* _YOUR GOAL_:
Restate all the data exactly, so that each line is the same as before.

* _DATA EXCERPTS_:

*** Begin section ***

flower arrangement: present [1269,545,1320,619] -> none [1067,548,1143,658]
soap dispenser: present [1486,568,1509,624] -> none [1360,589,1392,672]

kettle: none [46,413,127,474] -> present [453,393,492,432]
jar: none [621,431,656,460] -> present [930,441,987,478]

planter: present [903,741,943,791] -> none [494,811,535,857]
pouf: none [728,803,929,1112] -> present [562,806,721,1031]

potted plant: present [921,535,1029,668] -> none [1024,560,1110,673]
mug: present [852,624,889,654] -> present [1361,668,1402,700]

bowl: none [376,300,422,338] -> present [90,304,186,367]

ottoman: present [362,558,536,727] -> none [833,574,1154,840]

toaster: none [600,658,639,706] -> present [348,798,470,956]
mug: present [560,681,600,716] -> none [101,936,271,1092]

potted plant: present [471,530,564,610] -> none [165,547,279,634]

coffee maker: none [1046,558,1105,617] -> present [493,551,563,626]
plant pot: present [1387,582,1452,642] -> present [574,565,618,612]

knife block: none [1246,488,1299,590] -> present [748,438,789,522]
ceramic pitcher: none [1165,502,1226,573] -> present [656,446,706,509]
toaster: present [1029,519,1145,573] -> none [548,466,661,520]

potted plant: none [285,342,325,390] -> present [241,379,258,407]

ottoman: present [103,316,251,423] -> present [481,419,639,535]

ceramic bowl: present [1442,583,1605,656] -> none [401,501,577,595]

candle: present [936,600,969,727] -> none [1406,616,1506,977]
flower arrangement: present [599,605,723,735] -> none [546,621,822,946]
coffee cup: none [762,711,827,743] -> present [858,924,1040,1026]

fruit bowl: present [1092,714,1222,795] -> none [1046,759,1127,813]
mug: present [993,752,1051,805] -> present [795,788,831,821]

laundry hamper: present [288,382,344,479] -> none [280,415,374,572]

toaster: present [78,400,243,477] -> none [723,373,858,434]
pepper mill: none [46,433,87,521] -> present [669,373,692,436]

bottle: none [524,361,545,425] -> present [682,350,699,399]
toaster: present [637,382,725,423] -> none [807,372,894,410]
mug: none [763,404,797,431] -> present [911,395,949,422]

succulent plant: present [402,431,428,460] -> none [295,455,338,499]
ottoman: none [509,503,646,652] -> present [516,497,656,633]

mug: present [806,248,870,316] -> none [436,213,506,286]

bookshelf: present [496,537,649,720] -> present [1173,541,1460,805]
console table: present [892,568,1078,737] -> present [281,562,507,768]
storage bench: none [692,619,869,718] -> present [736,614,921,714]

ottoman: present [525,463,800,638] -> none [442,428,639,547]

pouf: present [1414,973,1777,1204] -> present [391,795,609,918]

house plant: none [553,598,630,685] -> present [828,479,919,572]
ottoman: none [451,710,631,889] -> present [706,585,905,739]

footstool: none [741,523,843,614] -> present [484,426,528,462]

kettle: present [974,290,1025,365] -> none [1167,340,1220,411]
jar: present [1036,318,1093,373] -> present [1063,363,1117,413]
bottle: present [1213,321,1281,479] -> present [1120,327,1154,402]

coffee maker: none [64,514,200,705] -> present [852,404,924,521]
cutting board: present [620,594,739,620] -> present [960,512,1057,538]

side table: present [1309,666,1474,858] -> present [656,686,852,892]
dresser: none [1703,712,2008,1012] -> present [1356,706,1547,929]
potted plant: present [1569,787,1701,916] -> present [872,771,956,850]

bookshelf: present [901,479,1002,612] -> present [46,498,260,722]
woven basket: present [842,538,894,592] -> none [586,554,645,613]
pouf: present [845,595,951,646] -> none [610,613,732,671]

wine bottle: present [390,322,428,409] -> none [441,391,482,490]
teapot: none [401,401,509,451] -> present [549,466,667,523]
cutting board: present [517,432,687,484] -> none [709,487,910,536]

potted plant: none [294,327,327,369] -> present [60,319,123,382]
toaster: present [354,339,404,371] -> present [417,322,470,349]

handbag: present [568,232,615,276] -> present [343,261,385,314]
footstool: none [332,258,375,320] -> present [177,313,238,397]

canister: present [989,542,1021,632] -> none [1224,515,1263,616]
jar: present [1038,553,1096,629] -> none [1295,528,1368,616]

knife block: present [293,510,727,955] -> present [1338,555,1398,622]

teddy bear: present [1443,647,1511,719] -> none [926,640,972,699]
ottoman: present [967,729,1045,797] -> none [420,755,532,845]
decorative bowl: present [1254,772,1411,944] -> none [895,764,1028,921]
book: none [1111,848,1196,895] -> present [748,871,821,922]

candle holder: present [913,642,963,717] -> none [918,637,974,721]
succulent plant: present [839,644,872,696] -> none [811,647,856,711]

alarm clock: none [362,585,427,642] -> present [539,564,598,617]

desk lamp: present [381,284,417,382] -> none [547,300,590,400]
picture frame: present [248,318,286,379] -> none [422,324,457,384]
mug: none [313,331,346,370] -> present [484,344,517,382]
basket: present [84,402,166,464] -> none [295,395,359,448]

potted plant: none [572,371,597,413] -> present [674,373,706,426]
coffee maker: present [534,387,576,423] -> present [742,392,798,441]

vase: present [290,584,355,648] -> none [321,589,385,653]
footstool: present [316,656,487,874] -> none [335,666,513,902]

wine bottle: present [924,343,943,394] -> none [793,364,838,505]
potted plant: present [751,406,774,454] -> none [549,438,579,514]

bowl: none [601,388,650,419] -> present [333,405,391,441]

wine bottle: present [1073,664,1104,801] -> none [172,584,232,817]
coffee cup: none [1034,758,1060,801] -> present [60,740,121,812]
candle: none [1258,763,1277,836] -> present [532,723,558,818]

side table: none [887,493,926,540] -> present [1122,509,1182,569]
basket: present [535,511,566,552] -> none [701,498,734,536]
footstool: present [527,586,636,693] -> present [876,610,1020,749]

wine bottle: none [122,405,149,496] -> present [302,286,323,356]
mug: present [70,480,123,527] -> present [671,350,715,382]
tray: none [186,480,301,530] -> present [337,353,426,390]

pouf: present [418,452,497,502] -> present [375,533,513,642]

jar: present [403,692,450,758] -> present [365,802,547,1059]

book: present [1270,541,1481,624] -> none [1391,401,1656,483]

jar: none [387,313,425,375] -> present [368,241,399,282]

*** End section ***

* _SOLUTION BELOW_:
flower arrangement: present [1269,545,1320,619] -> none [1067,548,1143,658]
soap dispenser: present [1486,568,1509,624] -> none [1360,589,1392,672]

kettle: none [46,413,127,474] -> present [453,393,492,432]
jar: none [621,431,656,460] -> present [930,441,987,478]

planter: present [903,741,943,791] -> none [494,811,535,857]
pouf: none [728,803,929,1112] -> present [562,806,721,1031]

potted plant: present [921,535,1029,668] -> none [1024,560,1110,673]
mug: present [852,624,889,654] -> present [1361,668,1402,700]

bowl: none [376,300,422,338] -> present [90,304,186,367]

ottoman: present [362,558,536,727] -> none [833,574,1154,840]

toaster: none [600,658,639,706] -> present [348,798,470,956]
mug: present [560,681,600,716] -> none [101,936,271,1092]

potted plant: present [471,530,564,610] -> none [165,547,279,634]

coffee maker: none [1046,558,1105,617] -> present [493,551,563,626]
plant pot: present [1387,582,1452,642] -> present [574,565,618,612]

knife block: none [1246,488,1299,590] -> present [748,438,789,522]
ceramic pitcher: none [1165,502,1226,573] -> present [656,446,706,509]
toaster: present [1029,519,1145,573] -> none [548,466,661,520]

potted plant: none [285,342,325,390] -> present [241,379,258,407]

ottoman: present [103,316,251,423] -> present [481,419,639,535]

ceramic bowl: present [1442,583,1605,656] -> none [401,501,577,595]

candle: present [936,600,969,727] -> none [1406,616,1506,977]
flower arrangement: present [599,605,723,735] -> none [546,621,822,946]
coffee cup: none [762,711,827,743] -> present [858,924,1040,1026]

fruit bowl: present [1092,714,1222,795] -> none [1046,759,1127,813]
mug: present [993,752,1051,805] -> present [795,788,831,821]

laundry hamper: present [288,382,344,479] -> none [280,415,374,572]

toaster: present [78,400,243,477] -> none [723,373,858,434]
pepper mill: none [46,433,87,521] -> present [669,373,692,436]

bottle: none [524,361,545,425] -> present [682,350,699,399]
toaster: present [637,382,725,423] -> none [807,372,894,410]
mug: none [763,404,797,431] -> present [911,395,949,422]

succulent plant: present [402,431,428,460] -> none [295,455,338,499]
ottoman: none [509,503,646,652] -> present [516,497,656,633]

mug: present [806,248,870,316] -> none [436,213,506,286]

bookshelf: present [496,537,649,720] -> present [1173,541,1460,805]
console table: present [892,568,1078,737] -> present [281,562,507,768]
storage bench: none [692,619,869,718] -> present [736,614,921,714]

ottoman: present [525,463,800,638] -> none [442,428,639,547]

pouf: present [1414,973,1777,1204] -> present [391,795,609,918]

house plant: none [553,598,630,685] -> present [828,479,919,572]
ottoman: none [451,710,631,889] -> present [706,585,905,739]

footstool: none [741,523,843,614] -> present [484,426,528,462]

kettle: present [974,290,1025,365] -> none [1167,340,1220,411]
jar: present [1036,318,1093,373] -> present [1063,363,1117,413]
bottle: present [1213,321,1281,479] -> present [1120,327,1154,402]

coffee maker: none [64,514,200,705] -> present [852,404,924,521]
cutting board: present [620,594,739,620] -> present [960,512,1057,538]

side table: present [1309,666,1474,858] -> present [656,686,852,892]
dresser: none [1703,712,2008,1012] -> present [1356,706,1547,929]
potted plant: present [1569,787,1701,916] -> present [872,771,956,850]

bookshelf: present [901,479,1002,612] -> present [46,498,260,722]
woven basket: present [842,538,894,592] -> none [586,554,645,613]
pouf: present [845,595,951,646] -> none [610,613,732,671]

wine bottle: present [390,322,428,409] -> none [441,391,482,490]
teapot: none [401,401,509,451] -> present [549,466,667,523]
cutting board: present [517,432,687,484] -> none [709,487,910,536]

potted plant: none [294,327,327,369] -> present [60,319,123,382]
toaster: present [354,339,404,371] -> present [417,322,470,349]

handbag: present [568,232,615,276] -> present [343,261,385,314]
footstool: none [332,258,375,320] -> present [177,313,238,397]

canister: present [989,542,1021,632] -> none [1224,515,1263,616]
jar: present [1038,553,1096,629] -> none [1295,528,1368,616]

knife block: present [293,510,727,955] -> present [1338,555,1398,622]

teddy bear: present [1443,647,1511,719] -> none [926,640,972,699]
ottoman: present [967,729,1045,797] -> none [420,755,532,845]
decorative bowl: present [1254,772,1411,944] -> none [895,764,1028,921]
book: none [1111,848,1196,895] -> present [748,871,821,922]

candle holder: present [913,642,963,717] -> none [918,637,974,721]
succulent plant: present [839,644,872,696] -> none [811,647,856,711]

alarm clock: none [362,585,427,642] -> present [539,564,598,617]

desk lamp: present [381,284,417,382] -> none [547,300,590,400]
picture frame: present [248,318,286,379] -> none [422,324,457,384]
mug: none [313,331,346,370] -> present [484,344,517,382]
basket: present [84,402,166,464] -> none [295,395,359,448]

potted plant: none [572,371,597,413] -> present [674,373,706,426]
coffee maker: present [534,387,576,423] -> present [742,392,798,441]

vase: present [290,584,355,648] -> none [321,589,385,653]
footstool: present [316,656,487,874] -> none [335,666,513,902]

wine bottle: present [924,343,943,394] -> none [793,364,838,505]
potted plant: present [751,406,774,454] -> none [549,438,579,514]

bowl: none [601,388,650,419] -> present [333,405,391,441]

wine bottle: present [1073,664,1104,801] -> none [172,584,232,817]
coffee cup: none [1034,758,1060,801] -> present [60,740,121,812]
candle: none [1258,763,1277,836] -> present [532,723,558,818]

side table: none [887,493,926,540] -> present [1122,509,1182,569]
basket: present [535,511,566,552] -> none [701,498,734,536]
footstool: present [527,586,636,693] -> present [876,610,1020,749]

wine bottle: none [122,405,149,496] -> present [302,286,323,356]
mug: present [70,480,123,527] -> present [671,350,715,382]
tray: none [186,480,301,530] -> present [337,353,426,390]

pouf: present [418,452,497,502] -> present [375,533,513,642]

jar: present [403,692,450,758] -> present [365,802,547,1059]

book: present [1270,541,1481,624] -> none [1391,401,1656,483]

jar: none [387,313,425,375] -> present [368,241,399,282]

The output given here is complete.